Balıkesir’in Sındırgı ilçesinde meydana gelen 6,1 büyüklüğündeki deprem, İstanbul ve çevre illerde de şiddetli şekilde hissedildi. Deprem sonrası AHaber canlı yayınına katılan deprem uzmanı Prof. Dr. Şükrü Ersoy, hem Balıkesir hem de İstanbul için kritik değerlendirmelerde bulundu.
Ersoy, 10 Ağustos’taki sarsıntıdan sonra bölgedeki deprem aktivitesinin sürdüğünü ve artçı depremlerin “deprem fırtınası” şeklinde bir süre daha devam edebileceğini belirtti.
“İstanbul’da güvenli bölge yok, sağlam bina var”
İstanbul’un genelinde “güvenli bölge” ayrımının doğru bir yaklaşım olmadığını vurgulayan Ersoy, asıl belirleyici unsurun zemin ve bina kalitesi olduğunu söyledi.
“Anadolu Yakası genel olarak daha sağlam zeminlere sahip. Haliç’in kuzeyi, Başakşehir ve kuzey kesimler nispeten daha güvenli sayılabilir. Ancak sağlam zemin üzerine yapılan çürük binalar da yıkılır” diyen Ersoy, zemin ve yapı kalitesinin uyumlu olmasının hayati önem taşıdığını ifade etti.
“Zeytinburnu, Bakırköy ve Avcılar hassas bölgeler”
Prof. Dr. Ersoy, İstanbul’da geçmişteki depremlerden en çok etkilenen Zeytinburnu, Bakırköy ve Avcılar gibi bölgelerin zemin açısından hassas olduğunu hatırlatarak, “Bu bölgelerde yapı güvenliği sağlamsa korkulacak bir durum yok. Ancak zayıf zemin, kötü yapı stoğuyla birleştiğinde büyük risk oluşturur” dedi.

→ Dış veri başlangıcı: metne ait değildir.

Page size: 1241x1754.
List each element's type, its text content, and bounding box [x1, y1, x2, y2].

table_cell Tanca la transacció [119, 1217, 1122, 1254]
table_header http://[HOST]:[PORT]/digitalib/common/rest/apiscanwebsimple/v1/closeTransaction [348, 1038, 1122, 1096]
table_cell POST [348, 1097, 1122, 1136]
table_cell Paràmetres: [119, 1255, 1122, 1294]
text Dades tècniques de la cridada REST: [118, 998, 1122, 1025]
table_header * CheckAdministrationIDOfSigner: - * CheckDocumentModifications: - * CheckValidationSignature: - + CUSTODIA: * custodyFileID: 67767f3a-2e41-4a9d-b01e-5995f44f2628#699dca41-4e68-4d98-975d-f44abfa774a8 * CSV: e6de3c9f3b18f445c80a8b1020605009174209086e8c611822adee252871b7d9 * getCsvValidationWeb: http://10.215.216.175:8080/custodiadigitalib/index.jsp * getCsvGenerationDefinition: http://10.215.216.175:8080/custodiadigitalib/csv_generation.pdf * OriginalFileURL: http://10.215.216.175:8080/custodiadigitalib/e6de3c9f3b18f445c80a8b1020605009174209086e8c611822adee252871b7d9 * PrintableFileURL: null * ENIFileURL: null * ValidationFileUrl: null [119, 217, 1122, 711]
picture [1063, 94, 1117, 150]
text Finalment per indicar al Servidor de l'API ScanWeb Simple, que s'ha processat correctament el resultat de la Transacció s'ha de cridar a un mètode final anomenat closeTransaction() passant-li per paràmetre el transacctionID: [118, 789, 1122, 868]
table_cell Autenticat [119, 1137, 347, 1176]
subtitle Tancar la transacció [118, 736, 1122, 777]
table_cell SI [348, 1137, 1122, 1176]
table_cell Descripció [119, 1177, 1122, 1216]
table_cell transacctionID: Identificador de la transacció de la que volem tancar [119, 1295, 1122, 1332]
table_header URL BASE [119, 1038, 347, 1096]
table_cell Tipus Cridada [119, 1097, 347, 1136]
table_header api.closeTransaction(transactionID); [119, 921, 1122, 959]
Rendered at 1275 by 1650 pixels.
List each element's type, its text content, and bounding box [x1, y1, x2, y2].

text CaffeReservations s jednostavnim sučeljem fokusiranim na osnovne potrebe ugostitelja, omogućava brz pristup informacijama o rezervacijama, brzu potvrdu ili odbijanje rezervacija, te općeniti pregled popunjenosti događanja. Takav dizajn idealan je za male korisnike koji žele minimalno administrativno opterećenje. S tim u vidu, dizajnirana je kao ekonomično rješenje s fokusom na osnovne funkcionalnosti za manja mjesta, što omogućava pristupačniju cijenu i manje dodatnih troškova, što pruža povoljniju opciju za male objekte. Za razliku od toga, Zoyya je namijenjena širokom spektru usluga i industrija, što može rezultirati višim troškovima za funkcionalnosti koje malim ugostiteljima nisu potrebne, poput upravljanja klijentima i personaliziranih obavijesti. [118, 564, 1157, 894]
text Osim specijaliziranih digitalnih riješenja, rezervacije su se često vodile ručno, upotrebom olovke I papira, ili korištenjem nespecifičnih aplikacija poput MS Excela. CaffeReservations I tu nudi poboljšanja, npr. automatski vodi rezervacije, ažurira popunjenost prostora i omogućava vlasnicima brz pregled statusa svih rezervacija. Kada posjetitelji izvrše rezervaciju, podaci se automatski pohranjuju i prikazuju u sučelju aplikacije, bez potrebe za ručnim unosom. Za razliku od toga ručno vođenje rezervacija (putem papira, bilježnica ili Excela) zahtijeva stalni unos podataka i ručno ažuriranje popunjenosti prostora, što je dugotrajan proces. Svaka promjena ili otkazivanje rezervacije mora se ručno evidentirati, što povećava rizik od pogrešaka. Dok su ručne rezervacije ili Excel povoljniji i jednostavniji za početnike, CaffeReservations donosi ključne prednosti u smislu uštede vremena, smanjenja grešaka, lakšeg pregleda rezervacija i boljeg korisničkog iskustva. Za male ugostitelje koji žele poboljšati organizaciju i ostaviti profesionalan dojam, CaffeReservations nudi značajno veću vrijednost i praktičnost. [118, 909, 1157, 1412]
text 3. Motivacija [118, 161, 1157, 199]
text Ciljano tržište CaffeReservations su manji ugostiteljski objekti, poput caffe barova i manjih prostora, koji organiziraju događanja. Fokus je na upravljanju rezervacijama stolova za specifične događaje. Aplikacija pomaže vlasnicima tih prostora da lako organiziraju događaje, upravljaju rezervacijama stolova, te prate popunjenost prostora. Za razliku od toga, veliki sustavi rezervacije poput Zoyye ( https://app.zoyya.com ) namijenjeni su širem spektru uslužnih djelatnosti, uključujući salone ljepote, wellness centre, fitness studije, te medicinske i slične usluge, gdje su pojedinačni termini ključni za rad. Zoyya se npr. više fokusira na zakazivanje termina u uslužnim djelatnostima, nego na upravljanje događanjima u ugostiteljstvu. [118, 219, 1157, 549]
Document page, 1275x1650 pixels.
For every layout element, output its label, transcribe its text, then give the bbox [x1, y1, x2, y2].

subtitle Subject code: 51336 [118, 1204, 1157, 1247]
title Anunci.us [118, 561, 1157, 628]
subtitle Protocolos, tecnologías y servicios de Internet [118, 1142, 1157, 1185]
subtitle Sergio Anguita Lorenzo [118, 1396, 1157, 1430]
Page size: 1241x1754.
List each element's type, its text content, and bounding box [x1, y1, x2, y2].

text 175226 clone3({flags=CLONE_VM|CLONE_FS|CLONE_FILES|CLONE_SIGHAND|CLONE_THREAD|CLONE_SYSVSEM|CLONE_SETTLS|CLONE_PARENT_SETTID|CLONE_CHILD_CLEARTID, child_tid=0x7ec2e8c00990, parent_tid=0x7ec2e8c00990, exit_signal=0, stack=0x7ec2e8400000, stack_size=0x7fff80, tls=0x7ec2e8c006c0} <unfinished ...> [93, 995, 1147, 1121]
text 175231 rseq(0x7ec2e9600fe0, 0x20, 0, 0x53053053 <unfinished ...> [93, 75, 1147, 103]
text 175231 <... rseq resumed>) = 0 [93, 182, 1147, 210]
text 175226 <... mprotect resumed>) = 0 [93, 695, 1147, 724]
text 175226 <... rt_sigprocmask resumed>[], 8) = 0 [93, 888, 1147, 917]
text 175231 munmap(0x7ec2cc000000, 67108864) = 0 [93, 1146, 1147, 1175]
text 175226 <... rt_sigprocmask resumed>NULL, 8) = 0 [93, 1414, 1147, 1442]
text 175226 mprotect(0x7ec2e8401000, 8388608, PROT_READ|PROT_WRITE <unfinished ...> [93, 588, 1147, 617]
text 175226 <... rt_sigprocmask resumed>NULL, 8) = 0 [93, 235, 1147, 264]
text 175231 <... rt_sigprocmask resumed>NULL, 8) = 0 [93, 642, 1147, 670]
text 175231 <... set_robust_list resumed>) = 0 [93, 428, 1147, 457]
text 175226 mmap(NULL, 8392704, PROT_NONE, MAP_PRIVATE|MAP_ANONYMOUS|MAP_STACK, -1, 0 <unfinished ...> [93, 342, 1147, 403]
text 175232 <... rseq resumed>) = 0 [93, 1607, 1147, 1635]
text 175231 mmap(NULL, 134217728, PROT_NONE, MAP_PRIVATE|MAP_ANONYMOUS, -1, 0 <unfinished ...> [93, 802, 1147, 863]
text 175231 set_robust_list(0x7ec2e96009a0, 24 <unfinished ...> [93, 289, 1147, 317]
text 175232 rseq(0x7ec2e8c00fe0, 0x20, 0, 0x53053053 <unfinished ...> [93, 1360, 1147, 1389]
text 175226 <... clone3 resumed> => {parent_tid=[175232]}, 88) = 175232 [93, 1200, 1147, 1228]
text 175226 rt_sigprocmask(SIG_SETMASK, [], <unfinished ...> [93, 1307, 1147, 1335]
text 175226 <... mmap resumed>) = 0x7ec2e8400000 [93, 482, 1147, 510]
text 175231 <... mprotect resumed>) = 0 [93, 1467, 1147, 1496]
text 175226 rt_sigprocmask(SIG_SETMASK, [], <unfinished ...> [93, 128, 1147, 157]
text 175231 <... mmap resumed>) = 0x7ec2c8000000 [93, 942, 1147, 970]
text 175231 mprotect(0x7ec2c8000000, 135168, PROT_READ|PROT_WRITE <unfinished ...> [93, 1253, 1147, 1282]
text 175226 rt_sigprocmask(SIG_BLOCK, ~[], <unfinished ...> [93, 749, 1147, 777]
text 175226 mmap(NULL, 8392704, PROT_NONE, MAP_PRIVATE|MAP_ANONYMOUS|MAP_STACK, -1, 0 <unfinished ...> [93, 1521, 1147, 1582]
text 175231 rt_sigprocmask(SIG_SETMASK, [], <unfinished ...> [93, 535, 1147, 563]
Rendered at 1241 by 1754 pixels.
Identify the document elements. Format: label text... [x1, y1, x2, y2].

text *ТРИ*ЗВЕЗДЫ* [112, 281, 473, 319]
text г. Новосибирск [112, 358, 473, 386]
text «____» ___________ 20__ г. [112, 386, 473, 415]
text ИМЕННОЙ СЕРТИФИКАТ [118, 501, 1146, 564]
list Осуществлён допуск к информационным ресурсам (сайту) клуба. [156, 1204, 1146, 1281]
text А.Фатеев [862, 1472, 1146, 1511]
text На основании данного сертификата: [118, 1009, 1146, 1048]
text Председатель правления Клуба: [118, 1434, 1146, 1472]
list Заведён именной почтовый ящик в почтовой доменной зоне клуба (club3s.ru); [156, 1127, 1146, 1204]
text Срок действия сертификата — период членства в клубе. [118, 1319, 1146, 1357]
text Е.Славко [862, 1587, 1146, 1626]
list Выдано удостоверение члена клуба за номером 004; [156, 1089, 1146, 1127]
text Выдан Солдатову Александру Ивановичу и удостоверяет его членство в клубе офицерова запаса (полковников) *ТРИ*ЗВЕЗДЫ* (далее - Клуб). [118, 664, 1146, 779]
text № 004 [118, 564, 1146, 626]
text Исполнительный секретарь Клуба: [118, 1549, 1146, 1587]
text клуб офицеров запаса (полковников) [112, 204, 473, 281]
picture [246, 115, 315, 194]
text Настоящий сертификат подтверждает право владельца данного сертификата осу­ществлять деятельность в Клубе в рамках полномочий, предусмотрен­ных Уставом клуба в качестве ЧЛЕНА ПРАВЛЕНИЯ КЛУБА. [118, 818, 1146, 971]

İstanbul’da deprem açısından en riskli 13 ilçe
Prof. Dr. Şükrü Ersoy’un açıklamalarına göre, olası bir büyük depremde en riskli ilçeler şu şekilde sıralandı:
Esenler
Bağcılar
Bahçelievler
Büyükçekmece
Esenyurt
Beylikdüzü
Avcılar
Bakırköy
Zeytinburnu
Güngören
Fatih
Bayrampaşa
Küçükçekmece
“Deprem gerçeğini unutmayalım”
Ersoy, son olarak vatandaşlara binalarını denetletmeleri, güçlendirme çalışmalarını geciktirmemeleri yönünde çağrıda bulundu. “Depremi durduramayız ama zararlarını azaltabiliriz. Bu nedenle sağlam yapı, doğru zemin ve bilinçli toplum, İstanbul’un geleceği için şart” ifadelerini kullandı.